Everything in the indented section, except for the outline numbers, is a direct quote from Ilion's post. I am trying to sort out axioms (A) from logically proven propositions based on those axioms (P). When statements are basically repetitions of other statements, they may be given the same outline number, or deleted.
A1) When an entity reasons, it chooses to move from one thought or concept to another based on (its understanding of) the content of the concepts and of the logical relationship between them.
A2) GIVEN the reality of the natural/physical/material world, IF atheism were indeed the truth about the nature of reality, THEN everything which exists and/or transpires must be wholly reducible, without remainder, to purely physical/material states and causes.
A3) This "everything" (which exists and must be wholly
P1) IF atheism were indeed the truth about the nature of reality, THEN this movement from (what we call) thought to though (which activity or change-of-mental-state we call 'reasoning') *has* to be caused by, and must be wholly explicable in terms of, state-changes of matter. That is, it is not the content of, and logical relationship between, two thoughts which prompts a reasoning entity to move from the one thought to the other, but rather it is some change-of-state of some matter which determines that an entity "thinks" any particular "thought" when it does.
P2) ... there exist entities and events in the world which are not wholly reducible, without remainder, to purely physical/material states and causes,
P3) ... the denial that 'God is' is a false proposition.

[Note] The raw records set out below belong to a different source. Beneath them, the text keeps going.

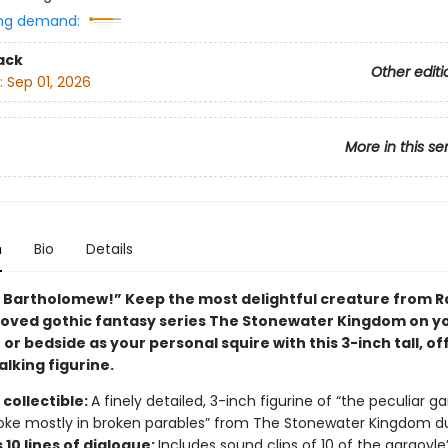
ng demand:
ack
Other editi
:
Sep 01, 2026
More in this se
n
Bio
Details
, Bartholomew!” Keep the most delightful creature from R
beloved gothic fantasy series The Stonewater Kingdom on y
or bedside as your personal squire with this 3-inch tall, off
alking figurine.
collectible:
A finely detailed, 3-inch figurine of “the peculiar ga
ke mostly in broken parables” from The Stonewater Kingdom d
10 lines of dialogue:
Includes sound clips of 10 of the gargoyle’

Well, this is somewhat incomplete, but the completion seems straightforward. Let's put this in a prepositional calculus form. First, I'll lay out the bare argument.
Z = "atheism is true"
C(x) = "x changes based on the content of concepts and logical relationships"
R(x) = "x reasons"
F(x) = "x exists or changes solely on the basis of material causes"
T(x) = "x is a mind"
E(x) = "x exists"
Then, I'll rewrite Ilion's statements above.
A1) R(x) ⇒ C(x)
A2) Z ⇒ ∀x(E(x)⇒F(x))
A3) T(x) ⇒ E(x)
P1) Z ⇒ ∀x(R(x)⇒F(x))
Let's add a couple of axioms needed to fill this out, which I suspect were meant to be implied.
B1) ∃x(T(x) & R(x))
B2) C(x) ⇒ ~F(x)
The (shortened) proof is in the table below. Note that this proof does not work without B1 and B2.
|1||Z||Assumed for contradiction|
|3||T(c) & R(c)||B1|
|6||F(c)||1, B1, A2, A3|
|9||~F(c)||B1, A1, B2|
|10||F(c) & ~F(c)||1, A1, A2, A3, B1, B2|
|11||~Z||A1, A2, A3, B1, B2|
This proof is valid. The soundness of this proof is questionable on more than one front (Elizabeth Liddle questioned a different axiom); I want to look at B2. If a change is based in part on concepts and/or logical relationships (CLR, for short), does that imply it is not based solely on material causes? I disagree. I would say that changes based on CLR are actually based solely on material causes.
My position is that CLR are patterned-yet-material reactions in the brain to material stimuli. We react with the same pattern of brain reactions to similar stimuli, and name these reactions the process of reasoning. Different people will likely store different physical patterns, but they will create the same behavior when reasoning.
So, as opposed to C(x) ⇒ ~F(x), I would say C(x) ⇒ F(x), rendering the proof unworkable. Naturally, should Ilion offer alternative versions of B1/B2, I'll take another look.